→ **Data**
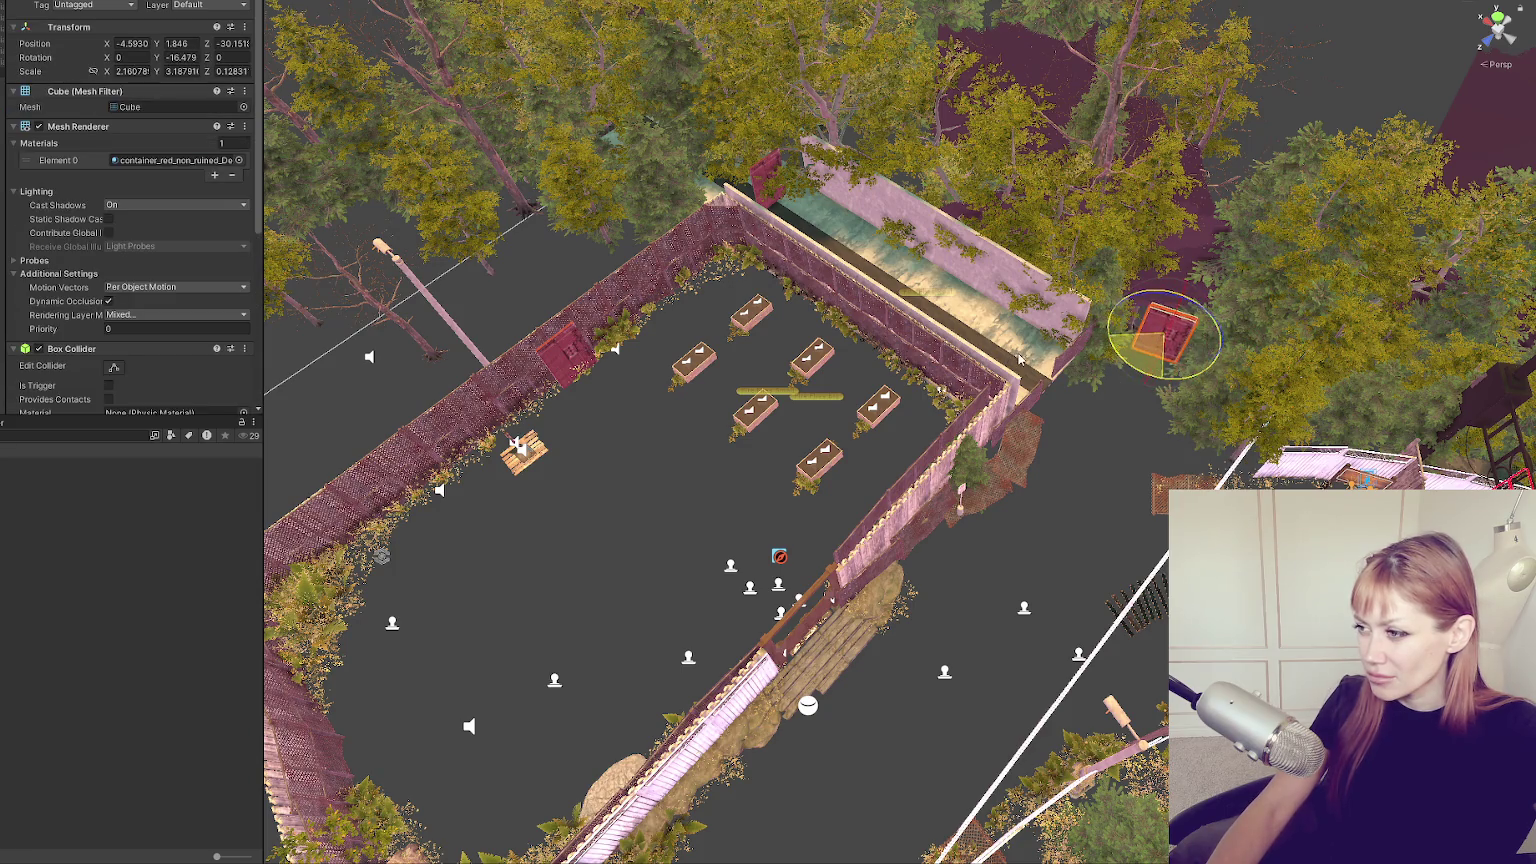
click(1150, 378)
key(f)
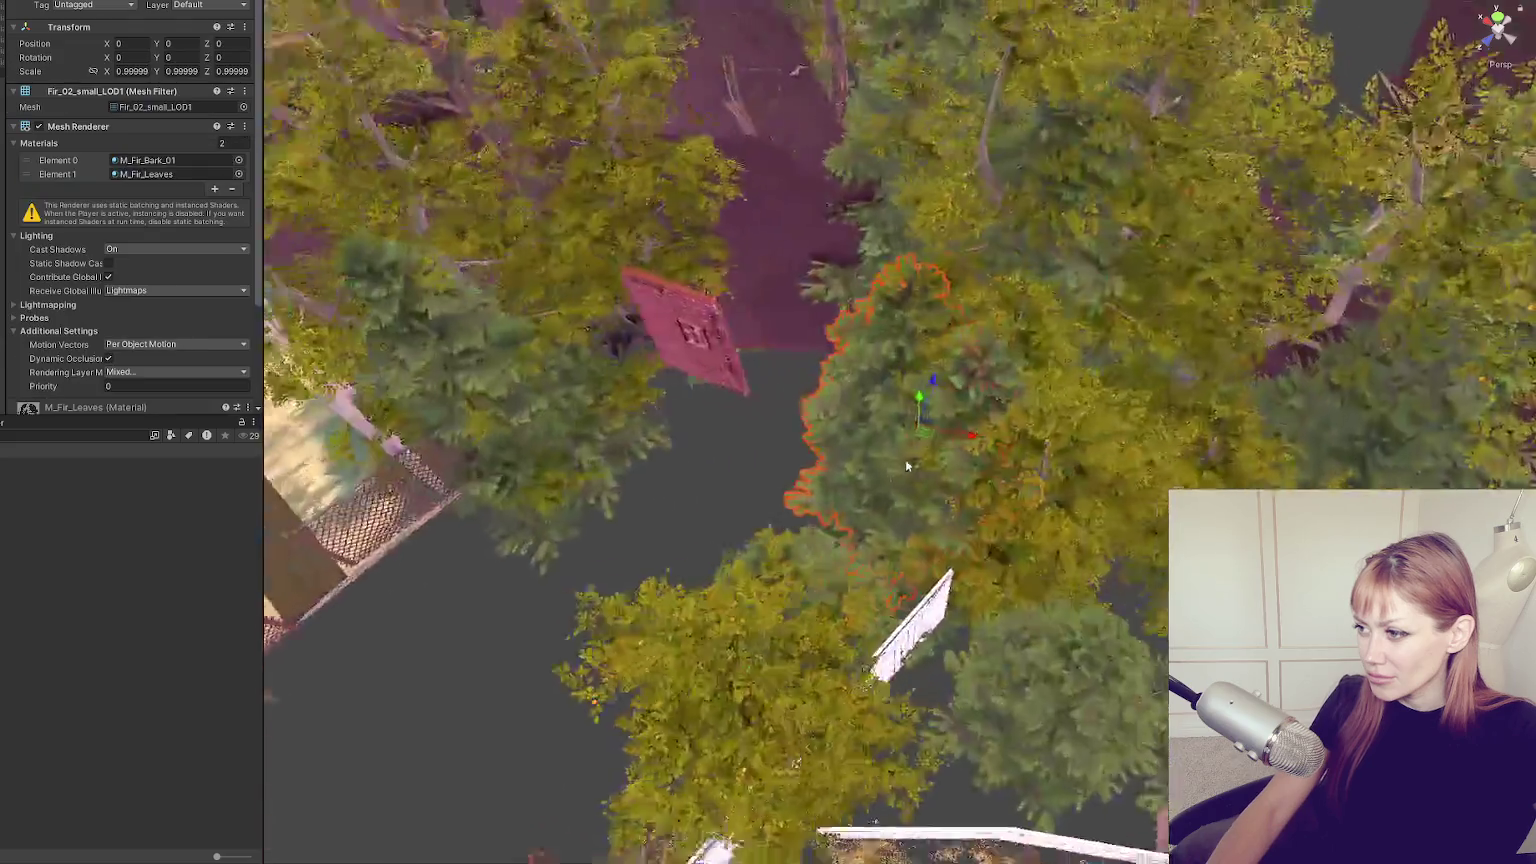
scroll(885, 360, down, 5)
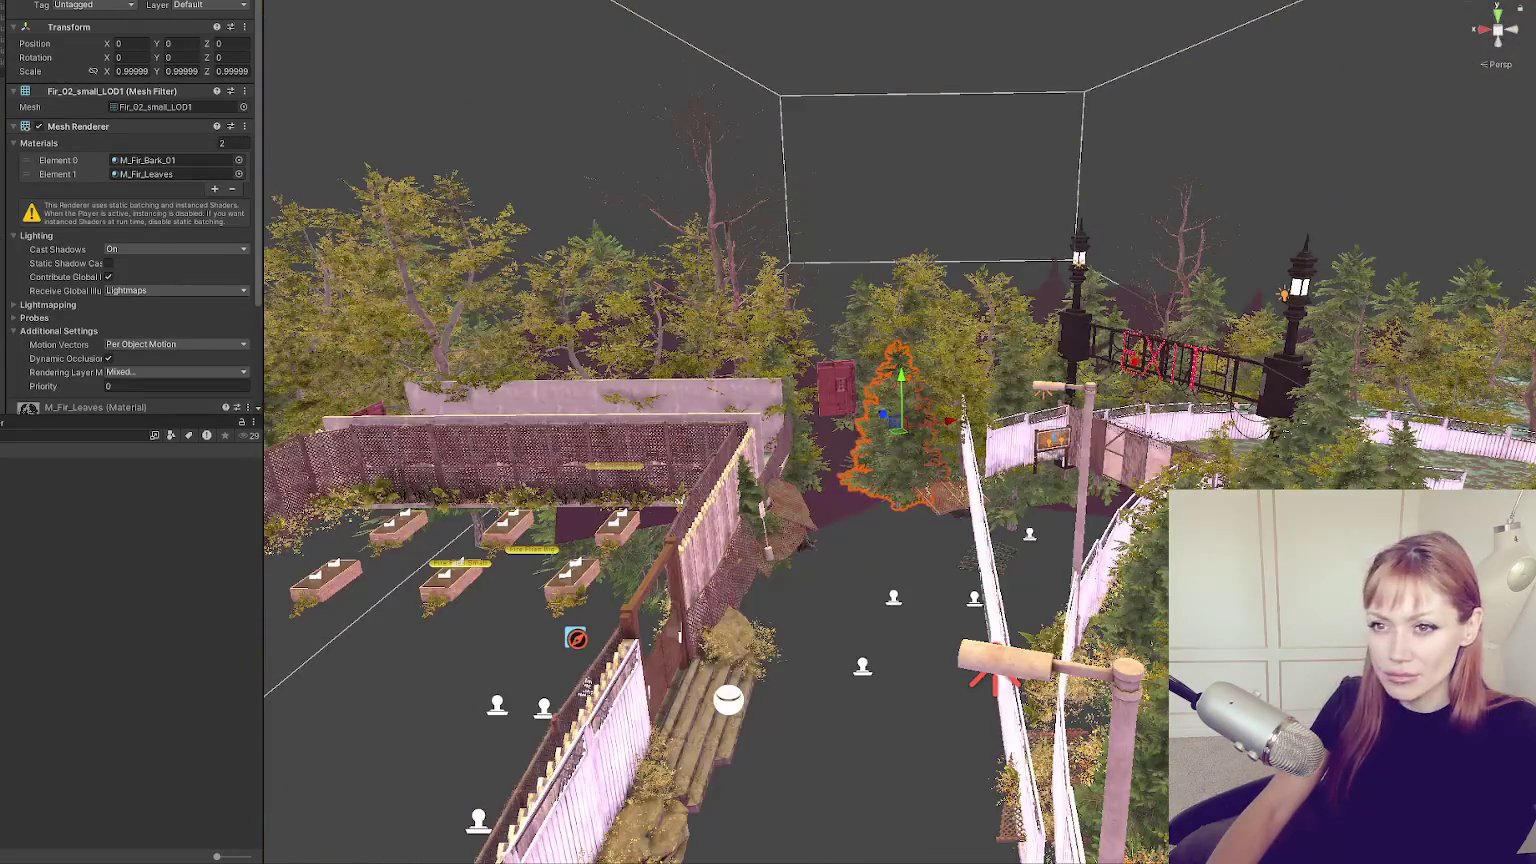
Reframe the level on the terrain and orbit down onto the checkerboard yard.
click(886, 300)
key(f)
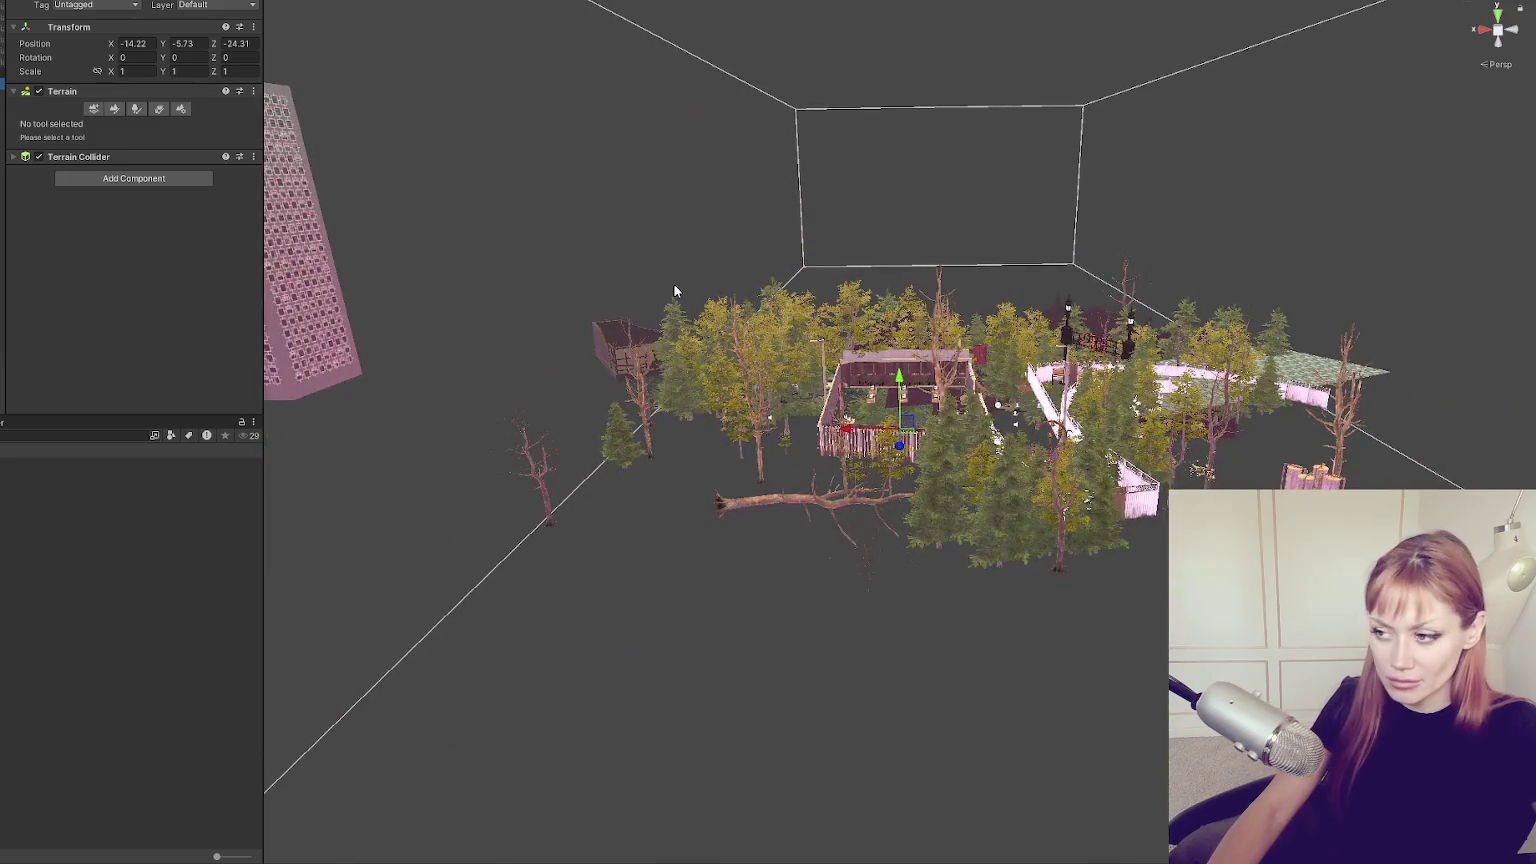
mouse_move(675, 284)
mouse_down()
mouse_move(875, 375)
mouse_move(815, 430)
mouse_up()
Delete the green puddle decal below the yard gate.
click(803, 437)
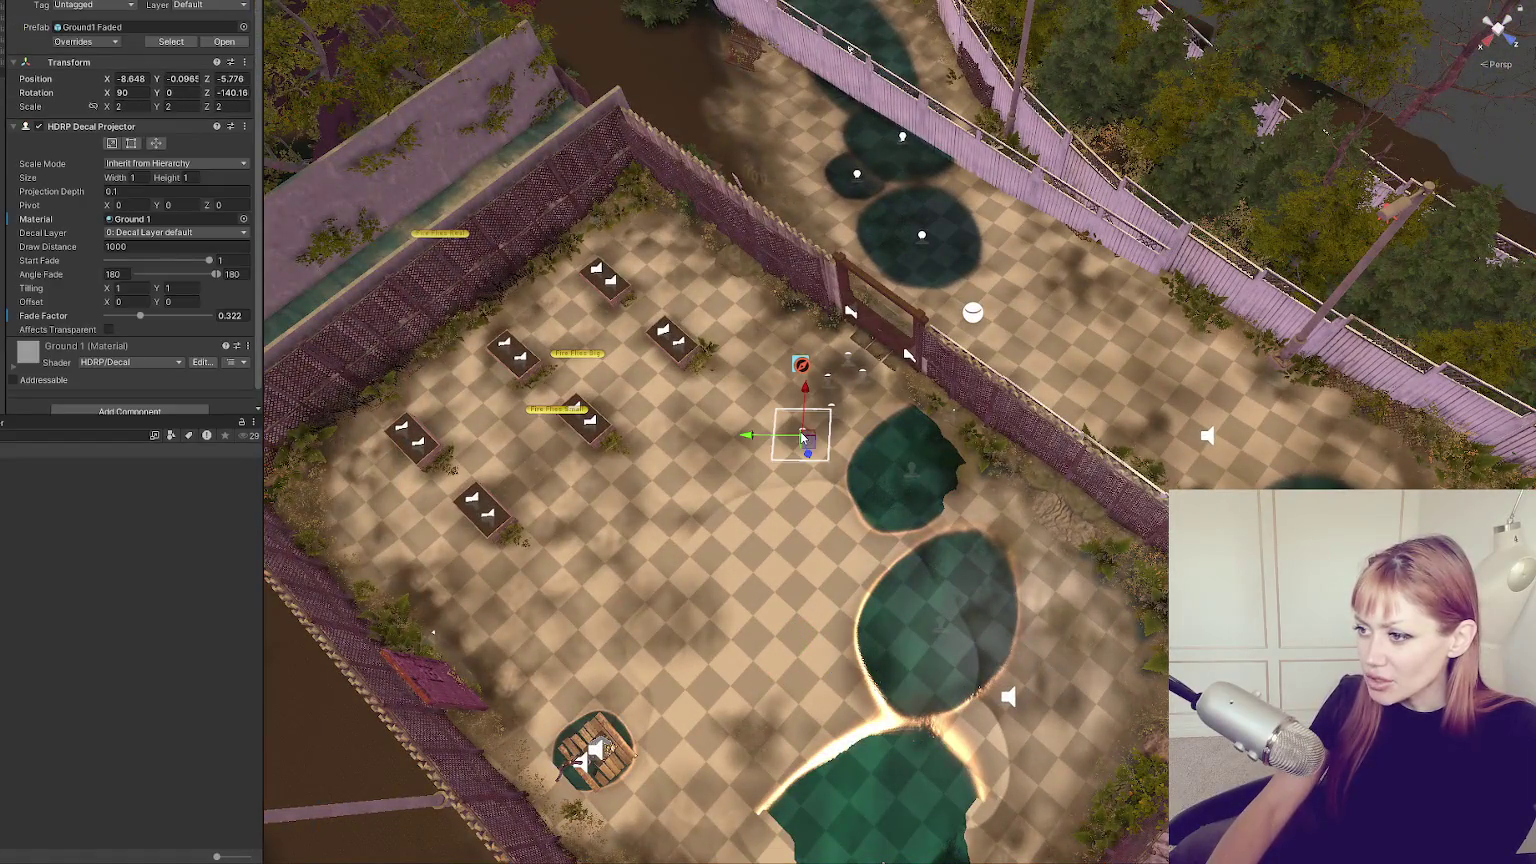
click(859, 380)
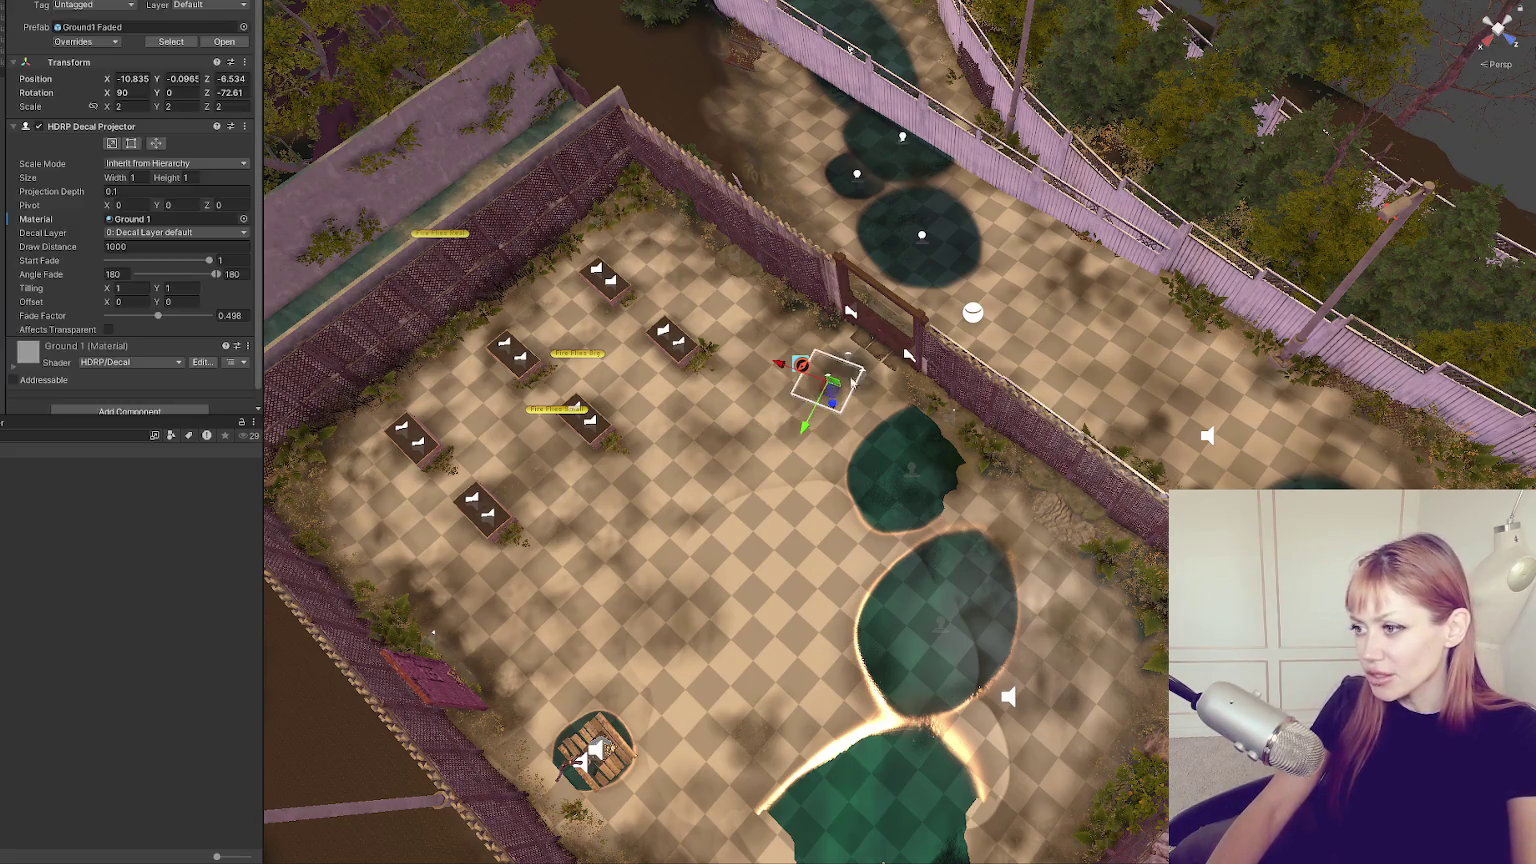
click(875, 459)
click(875, 458)
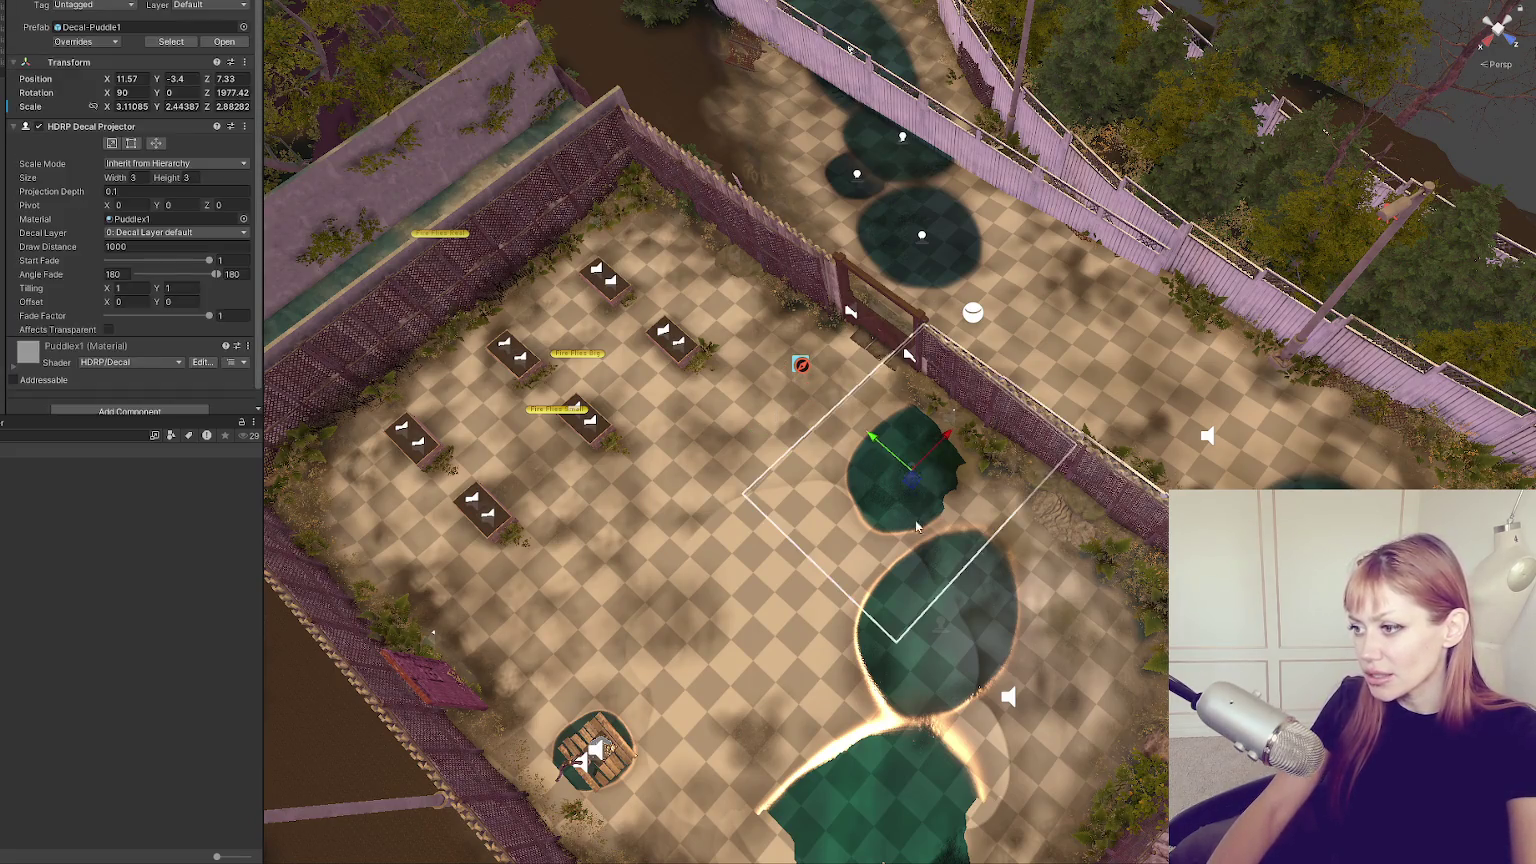
key(Delete)
Delete the large puddle decal on the courtyard floor.
click(993, 702)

→ **Instructions to follow**
With the pictures omitted, set down each line exactly, starting at the first line of the records above and ending with the line that contains "key(Delete)".

→ **Exercise response**
click(1150, 378)
key(f)
scroll(885, 360, down, 5)
Reframe the level on the terrain and orbit down onto the checkerboard yard.
click(886, 300)
key(f)
mouse_move(675, 284)
mouse_down()
mouse_move(875, 375)
mouse_move(815, 430)
mouse_up()
Delete the green puddle decal below the yard gate.
click(803, 437)
click(859, 380)
click(875, 459)
click(875, 458)
key(Delete)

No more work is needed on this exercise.